**SELECTION:**

☆ ☆ ☆ ☆ ☆

After waste-charging scheme is postponed, Hong Kong officials urged to clean up act, change tactics and get anxious public on board

  • Pay-as-you-throw scheme is now set to begin on August 1 rather than April 1 following surprise postponement
  • Cleaning firm owner says the message on the use of waste-disposal labels is ‘misleading’

Hong Kong authorities have been urged to use the four extra months before the city’s postponed waste-charging scheme comes into effect to convince an anxious public about its benefits, rather than drilling down on the details.

The pay-as-you-throw scheme is now set to begin on August 1 rather than April 1 following a surprise postponement on Friday after the city’s leader decided another delay was needed to better promote it amid public confusion.

Hong Kong delays waste charging to August as leader decides more education needed

Secretary for Environment and Ecology Tse Chin-wan on Saturday told a closed-door seminar that the government wanted more time because residents were not familiar with the execution details. He also pledged to review promotional efforts.

The scheme, first floated more than 20 years ago, aims to encourage people to recycle more and cut down on the amount of rubbish they throw out by requiring them to buy government-approved garbage bags, available in nine sizes, for 11 HK cents (1 US cent) per litre. Designated labels will also be sold for large or oddly sized items.

Government-approved garbage bags will be available in nine sizes under the scheme. Photo: Eugene Lee

The current publicity campaign offers no shortage of videos explaining how the scheme works. Tse had said these videos had been played “thousands of times” when he defended promotional efforts in his blog on Tuesday.

In one social media video posted in December, singer-actor Louis Cheung tries to saw a chair into pieces and fit them into a designated bag, only to be called out by a cleaning lady who advised him to use an HK$11 label instead.

Cleaning firm owner Catherine Yan Sui-han argued that the message on the use of labels was “misleading” as large items collected at many housing estates would be charged by weight on trucks and residents were likely to share the costs as part of their management fees.

A mop and a pause on Hong Kong’s waste-charging scheme

“I’ve answered this question for so many people – unless you’re taking an item to a refuse collection point yourself, you won’t need a label,” said Yan, who is convenor of the Environmental Services Contractors Alliance.

Having been engaged by the authorities since September 2021 for the scheme, Yan said the industry had proposed at least seven rounds of edits to government guidelines, and was ready to cope with all garbage management options building owners could use under the charging scheme.

She said she hoped the authorities could make use of the extra time to get the right message across for the August launch.

☆ ☆ ☆ ☆ ☆

**AVAILABLE DATA:**

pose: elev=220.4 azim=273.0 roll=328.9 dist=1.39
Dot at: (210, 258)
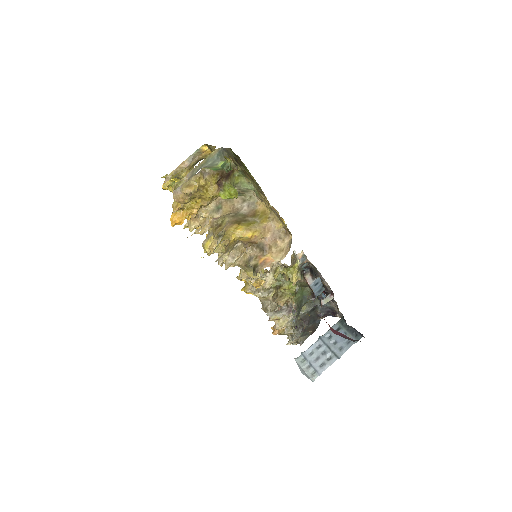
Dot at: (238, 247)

☆ ☆ ☆ ☆ ☆

**YOUR INSTRUCTIONS:** In the article on Hong Kong's waste-charging scheme, what is the price per litre of the government-approved garbage bags?

**RESULT FOR THIS TASK:** 11 HK cents (1 US cent) per litre